And I knew what waited for me. The shiny new year newness wore off last week as the first set of essays were turned in. I’d done my first read through and had taken pen to paper, noting edits, revisions, and writing why didn’t you change this when I told you to when we conferenced? That’s not the part I hate, though. That part is the third step, alongside the rubric, and throwing a grade on the final essay. 

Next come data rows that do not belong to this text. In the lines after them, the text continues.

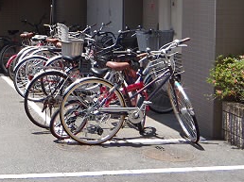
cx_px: -59
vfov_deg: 19.0
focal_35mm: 76
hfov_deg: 23.2
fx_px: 535
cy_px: 14
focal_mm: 6
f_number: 4.8
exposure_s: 1/200
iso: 100
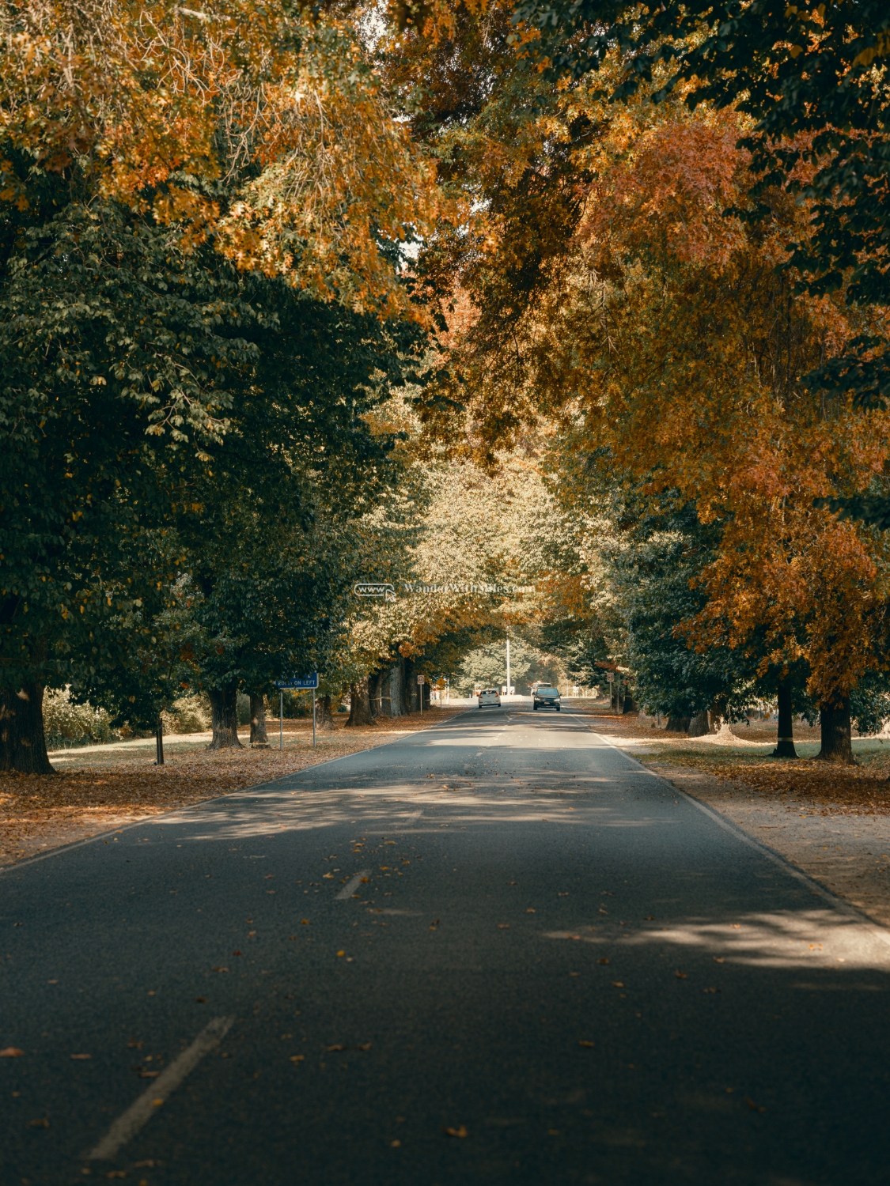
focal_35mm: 87
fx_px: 2982
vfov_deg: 22.5
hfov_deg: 17.0
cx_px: 445
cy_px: 593
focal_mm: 110
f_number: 5.6
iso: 500
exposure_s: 1/200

As I procrastinated, this article popped up on the NCTE blog: Writing Instruction In Our Schools is Terrible.  Normally, I like Jay Mathews. Not today. I read this article, and -mistakenly –  the comments (never read the comments!) Those lousy teachers, according to many of the comments.  Let’s not analyze the past twenty years of standardized testing. Let’s not look at a data-driven institution based on the ever independent variable of children. And lets not look at the randomly small and limited sample size. Let’s not explain how these findings were evaluated. As I looked at the pile of typed essays, ones that had been drafted, revised, read, advice given though little taken, I wondered what more am I supposed to do? Three block classes plus a weekend educated to a 500 word narrative essay?  I believe I directed the F-word to Mr. Mathews more than once. Ok, in his defense, he did point out the flaws in the Common Core which my state does not use, so I suppose my verbiage was directed to the comments.

Grumpy upon grumpy…this has always been the part about teaching that got to me the most: the general public opinion of how awful we are. Except the week before school starts,then it’s the opposite end of the saccharined spectrum – Let’s thank our teachers with 10% off at the office supply store. Oh yay!!!!

Just treat us like professionals. 

Anyway. I digress. The point is this. Near the end of my Monday, as I was planning out the week, this is what appeared in my World Lit teacher text: 

Find Eckhart Tolle’s reflections on the Daodejing. 

Eckhart found me. On the midst of my miserable Monday, there was my daily dose of the Now.